GRAZIELLA - 59 anni, diagnosi a 52
So che incontrerò sciamani, guaritori, preti, guru e stregoni, ma che la mia anima sarà sempre sospesa. Tutti mi diranno “ti capisco”, ma so che se non ci sono passati non possono capire. Sono qui consapevole che niente sarà più come prima, perché tutto sarà più bello di prima. Oggi posso andare per mano con la paura, posso decidere di cambiare perché la malattia è venuta a dirmi che qualcosa non andava per il verso giusto. Così ho imparato a prendermi cura della mia anima e a nutrirla in mille modi. Ho compreso che anche la frazione di un secondo è un dono sacro. Davanti a me vedo un futuro lunghissimo.
GIANNA – 50 anni, diagnosi a 47
Mi hanno detto che non c’era nulla di preoccupante fino a quando un giorno il braccio ha iniziato a farmi male e i controlli hanno evidenziato una massa importante.
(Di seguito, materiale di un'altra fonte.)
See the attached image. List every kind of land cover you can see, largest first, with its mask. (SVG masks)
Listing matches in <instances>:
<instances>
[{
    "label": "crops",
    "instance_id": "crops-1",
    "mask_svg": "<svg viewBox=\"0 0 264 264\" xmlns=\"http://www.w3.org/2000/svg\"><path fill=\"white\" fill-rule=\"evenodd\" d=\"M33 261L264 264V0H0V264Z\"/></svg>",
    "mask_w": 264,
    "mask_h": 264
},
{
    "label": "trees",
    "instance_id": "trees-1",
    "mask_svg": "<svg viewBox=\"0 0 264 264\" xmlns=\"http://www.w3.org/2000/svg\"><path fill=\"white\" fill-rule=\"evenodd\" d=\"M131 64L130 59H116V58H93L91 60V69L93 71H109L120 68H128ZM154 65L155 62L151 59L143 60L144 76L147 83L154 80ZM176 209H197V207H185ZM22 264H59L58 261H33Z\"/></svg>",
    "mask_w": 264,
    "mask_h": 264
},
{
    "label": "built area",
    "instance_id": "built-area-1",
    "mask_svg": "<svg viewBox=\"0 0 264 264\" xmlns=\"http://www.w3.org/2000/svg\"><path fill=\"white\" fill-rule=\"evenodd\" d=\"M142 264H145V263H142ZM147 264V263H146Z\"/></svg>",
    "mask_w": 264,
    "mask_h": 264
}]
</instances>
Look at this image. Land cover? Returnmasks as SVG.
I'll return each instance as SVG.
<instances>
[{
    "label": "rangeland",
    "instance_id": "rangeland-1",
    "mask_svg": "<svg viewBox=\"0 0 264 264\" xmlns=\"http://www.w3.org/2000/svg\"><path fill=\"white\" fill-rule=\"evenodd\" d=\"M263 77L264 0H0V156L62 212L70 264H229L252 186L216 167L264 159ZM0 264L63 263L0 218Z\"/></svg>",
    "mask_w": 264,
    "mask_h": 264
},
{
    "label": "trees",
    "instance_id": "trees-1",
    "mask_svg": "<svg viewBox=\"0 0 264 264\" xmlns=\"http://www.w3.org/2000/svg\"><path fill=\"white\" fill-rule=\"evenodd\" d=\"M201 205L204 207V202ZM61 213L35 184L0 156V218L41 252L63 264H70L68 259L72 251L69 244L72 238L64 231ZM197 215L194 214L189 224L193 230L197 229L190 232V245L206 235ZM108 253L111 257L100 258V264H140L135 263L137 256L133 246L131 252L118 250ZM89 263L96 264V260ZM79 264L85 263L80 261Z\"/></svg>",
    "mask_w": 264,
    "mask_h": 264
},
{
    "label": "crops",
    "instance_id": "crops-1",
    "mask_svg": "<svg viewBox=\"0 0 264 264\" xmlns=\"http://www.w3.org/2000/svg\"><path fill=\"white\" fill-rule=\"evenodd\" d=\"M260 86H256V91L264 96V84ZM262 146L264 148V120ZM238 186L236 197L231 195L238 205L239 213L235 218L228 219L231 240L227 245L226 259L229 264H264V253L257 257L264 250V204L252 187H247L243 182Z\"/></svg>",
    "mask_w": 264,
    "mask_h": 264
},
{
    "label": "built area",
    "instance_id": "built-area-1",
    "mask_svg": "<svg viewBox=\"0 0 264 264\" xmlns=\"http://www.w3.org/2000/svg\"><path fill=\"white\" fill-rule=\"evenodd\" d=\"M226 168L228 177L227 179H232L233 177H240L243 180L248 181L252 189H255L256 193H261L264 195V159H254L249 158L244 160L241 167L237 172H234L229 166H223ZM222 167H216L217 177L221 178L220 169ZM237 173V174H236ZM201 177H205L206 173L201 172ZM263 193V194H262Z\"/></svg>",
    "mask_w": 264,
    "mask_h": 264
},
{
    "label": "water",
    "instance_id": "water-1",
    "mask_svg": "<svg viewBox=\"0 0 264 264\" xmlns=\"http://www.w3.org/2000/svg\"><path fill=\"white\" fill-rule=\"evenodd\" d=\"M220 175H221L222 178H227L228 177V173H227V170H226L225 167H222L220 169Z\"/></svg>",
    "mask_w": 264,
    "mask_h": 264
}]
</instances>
Per fortuna sono riuscita a fare la conservazione degli ovuli. Sono laureata in fisica e sto facendo un dottorato in scienze dei materiali, per ironia della sorte studio proprio quelli che possono essere utilizzati per la diagnostica e il trattamento dei tumori. Allo specchio non mi riconosco, prima della cura avevo i capelli lunghissimi. Ho capito che per guarire devo volermi bene. Non ho ancora pianto, ma mi aspetto che prima o poi accada.